Dataset excerpts
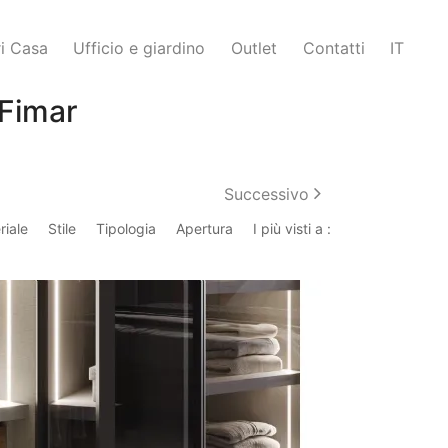
i Casa
Ufficio e giardino
Outlet
Contatti
IT
 Fimar
Successivo
riale
Stile
Tipologia
Apertura
I più visti a :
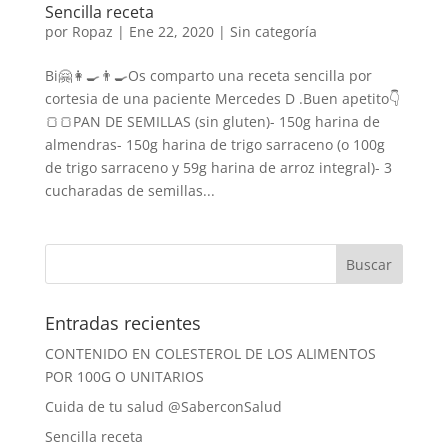
Sencilla receta
por
Ropaz
|
Ene 22, 2020
|
Sin categoría
Bi🤗👩‍🍳👨‍🍳Os comparto una receta sencilla por
cortesia de una paciente Mercedes D .Buen apetito👇
🍞🍞PAN DE SEMILLAS (sin gluten)- 150g harina de
almendras- 150g harina de trigo sarraceno (o 100g
de trigo sarraceno y 59g harina de arroz integral)- 3
cucharadas de semillas...
Entradas recientes
CONTENIDO EN COLESTEROL DE LOS ALIMENTOS
POR 100G O UNITARIOS
Cuida de tu salud @SaberconSalud
Sencilla receta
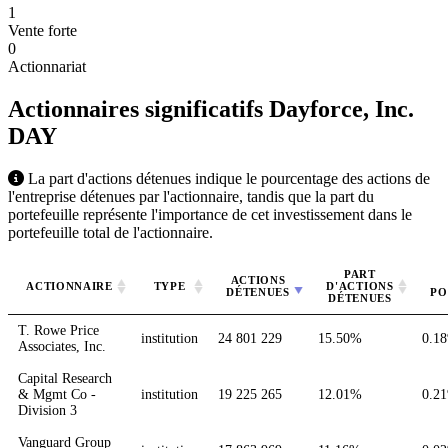
1
Vente forte
0
Actionnariat
Actionnaires significatifs Dayforce, Inc.
DAY
La part d'actions détenues indique le pourcentage des actions de
l'entreprise détenues par l'actionnaire, tandis que la part du
portefeuille représente l'importance de cet investissement dans le
portefeuille total de l'actionnaire.
PART
ACTIONS
ACTIONNAIRE
TYPE
D'ACTIONS
DÉTENUES
PO
DÉTENUES
T. Rowe Price
institution
24 801 229
15.50%
0.1
Associates, Inc.
Capital Research
& Mgmt Co -
institution
19 225 265
12.01%
0.2
Division 3
Vanguard Group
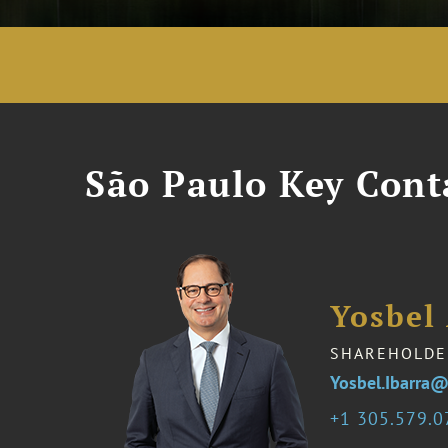
São Paulo Key Cont
Yosbel 
SHAREHOLDE
Yosbel.Ibarra
1 305.579.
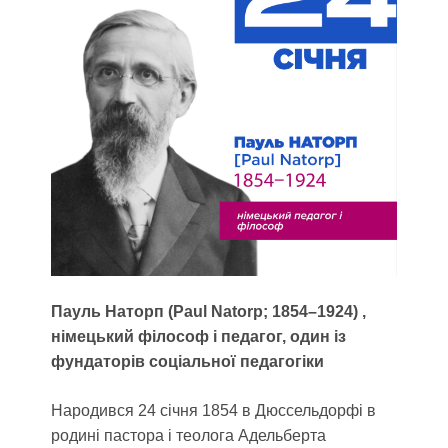
Пауль Наторп (Paul Natorp; 1854–1924) ,
німецький філософ і педагог, один із
фундаторів соціальної педагогіки
Народився 24 січня 1854 в Дюссельдорфі в
родині пастора і теолога Адельберта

REQUIREMENT => Strip out the images, then output the records above word for word.

RESPONSE TO THE EXERCISE =>
i Casa
Ufficio e giardino
Outlet
Contatti
IT
 Fimar
Successivo
riale
Stile
Tipologia
Apertura
I più visti a :
Sencilla receta
por
Ropaz
|
Ene 22, 2020
|
Sin categoría
Bi🤗👩‍🍳👨‍🍳Os comparto una receta sencilla por
cortesia de una paciente Mercedes D .Buen apetito👇
🍞🍞PAN DE SEMILLAS (sin gluten)- 150g harina de
almendras- 150g harina de trigo sarraceno (o 100g
de trigo sarraceno y 59g harina de arroz integral)- 3
cucharadas de semillas...
Entradas recientes
CONTENIDO EN COLESTEROL DE LOS ALIMENTOS
POR 100G O UNITARIOS
Cuida de tu salud @SaberconSalud
Sencilla receta
1
Vente forte
0
Actionnariat
Actionnaires significatifs Dayforce, Inc.
DAY
La part d'actions détenues indique le pourcentage des actions de
l'entreprise détenues par l'actionnaire, tandis que la part du
portefeuille représente l'importance de cet investissement dans le
portefeuille total de l'actionnaire.
PART
ACTIONS
ACTIONNAIRE
TYPE
D'ACTIONS
DÉTENUES
PO
DÉTENUES
T. Rowe Price
institution
24 801 229
15.50%
0.1
Associates, Inc.
Capital Research
& Mgmt Co -
institution
19 225 265
12.01%
0.2
Division 3
Vanguard Group
São Paulo Key Cont
Yosbel 
SHAREHOLDE
Yosbel.Ibarra
1 305.579.
Пауль Наторп (Paul Natorp; 1854–1924) ,
німецький філософ і педагог, один із
фундаторів соціальної педагогіки
Народився 24 січня 1854 в Дюссельдорфі в
родині пастора і теолога Адельберта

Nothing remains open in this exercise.